# Need Expert Help



## dmbai (May 8, 2011)

I am basically a beginner.  Don't really know much and am learning on the fly.  I bought a Nikon D90 and Sigma 50mm 1:2.8 DG Macro lens.

I am trying to photograph stationery items that have the text pressed into the paper.  I have tried a handful of different methods to achieve this, including some advice from some pretty good photographers, and none of them seem to help much.  The best I've been able to achieve is in a low lit environment (no more daylight) using my camera's crappy built-in flash.  See the following picture:

http://img94.imageshack.us/img94/5828/dsc10473.jpg

However, I want to achieve the type of depth of impression and texture you see here:

http://dolcepress.com/products/custom/images/nexus_string_quartet_1.jpg
http://dolcepress.com/products/wedding/images/hydrangea_8.jpg

I just bought the following lights because I was told flooding it with light could help:

Interfit EZ-Lite 2-Light Kit INT160 B&H Photo Video

However when I do this I actually see less of the texture and debossing.

Any advice how to get it to look or look closest to the 2 pictures I linked?  Mostly with lighting but just also general camera settings as well?

Thanks!


----------



## Arkanjel Imaging (May 8, 2011)

The light needs to be coming in from almost the same plane as the card itself.  Almost straight down.  So on camera lighting isnt going to cut it.


----------



## Bitter Jeweler (May 8, 2011)

Yup! Angle your light to create shadow. Flooding it with light, kills the depth showing shadows.

Easy peasy.


----------



## Marc-Etienne (May 8, 2011)

Arkanjel Imaging said:


> The light needs to be coming in from almost the same plane as the card itself.  Almost straight down.  So on camera lighting isnt going to cut it.



+1
If you are looking to get depth, you need shadows. The shadows on your goal pictures point straight down so the light as to be right above the card pointing downward.


----------



## 480sparky (May 8, 2011)

The lights you got may be far too large to create the shadows you want, especially using reflectors/umbrellas.  Shoot with just the light alone, and maybe even scriming it down some.... you need a very small (physical size) light source.

> [EXERCISE DESCRIPTION] Extend the forum thread about lighting pressed stationery by writing what comes after its final reply. The material after this forum thread about lighting pressed stationery has no connection to it.

Short-answer tasks on charts
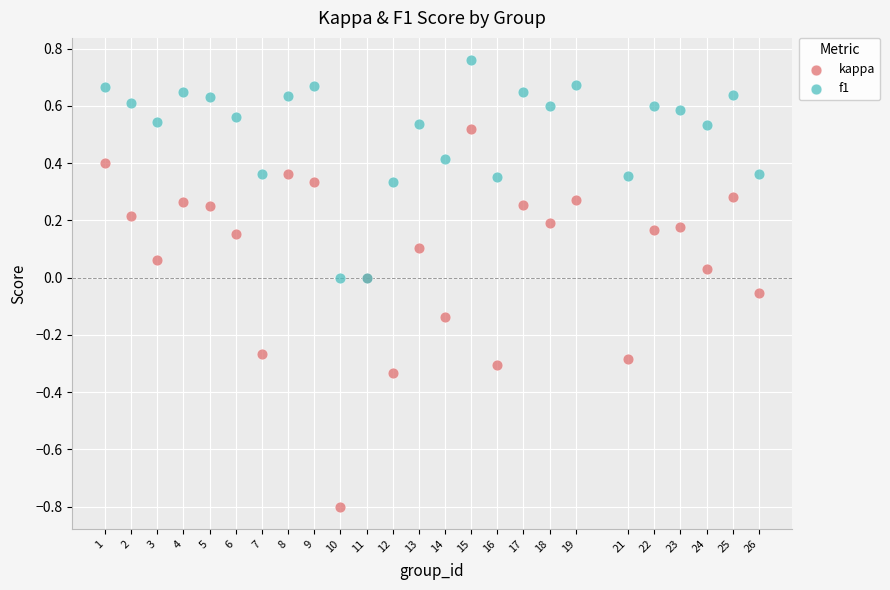

Which series reaches the maximum Y coordinate?

f1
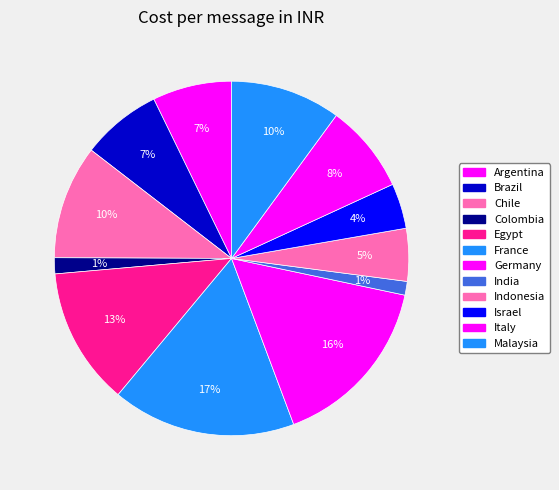

Is it true that India is 1% of the pie?

True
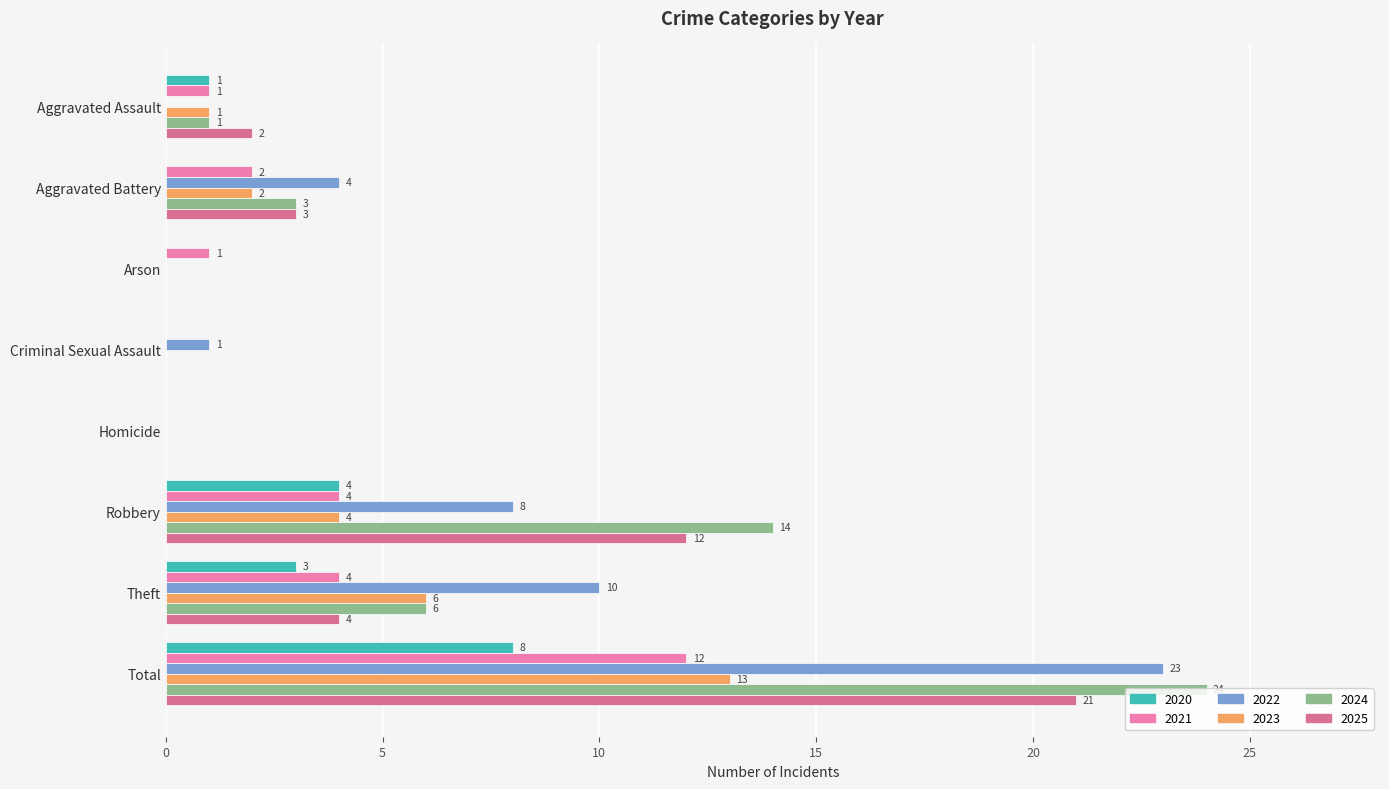

Is it true that 2024 equals 14 at Robbery?

True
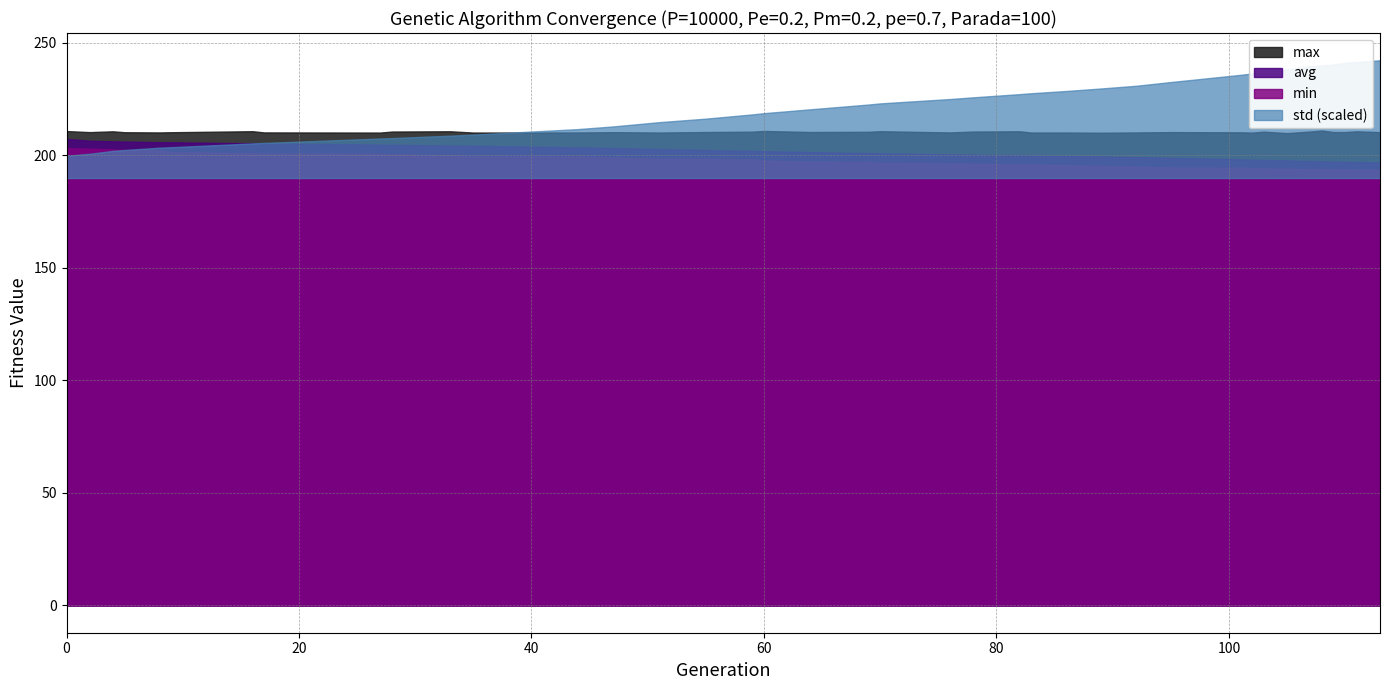

The std series shows 1.5 at 0. True or false?

False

> [RESPONSE BELOW]
----------



## dmbai (May 8, 2011)

Some updates, before I got any responses I actually tried using one light on and the second light off and that made a huge difference.  Using only one light gave me shadows while using two lights facing each other gave none.  However, it still doesn't seem to be what it should be even lighting it from the level of the card.  I did use a better piece and got MUCH more texture, but feel I can't get what the person did in the links in my first post.

Should I be doing this in a dark room with only those lights?  Or should I have some lighting in the room?  And I was using a white background, would a black background help in any way?

Thanks for all the help!


----------



## 480sparky (May 8, 2011)




----------



## dmbai (May 8, 2011)

Thanks, that top angles seems to work well compared to side angle flat.  So how about my questions regarding the rest of the room?  Lights off?  Lights on?  Should the background that the card sits on be white as I've been using?  Or would something dark like black paper do anything to help?

I've been using F-16, is there anything good/bad you're recommend there?

Thanks!!


----------



## dmbai (May 18, 2011)

Can anybody help on a few of my final questions:

_Should I be doing this in a dark room with only those lights? Or should I have some lighting in the room? And I was using a white background, would a black background help in any way?_

Thanks!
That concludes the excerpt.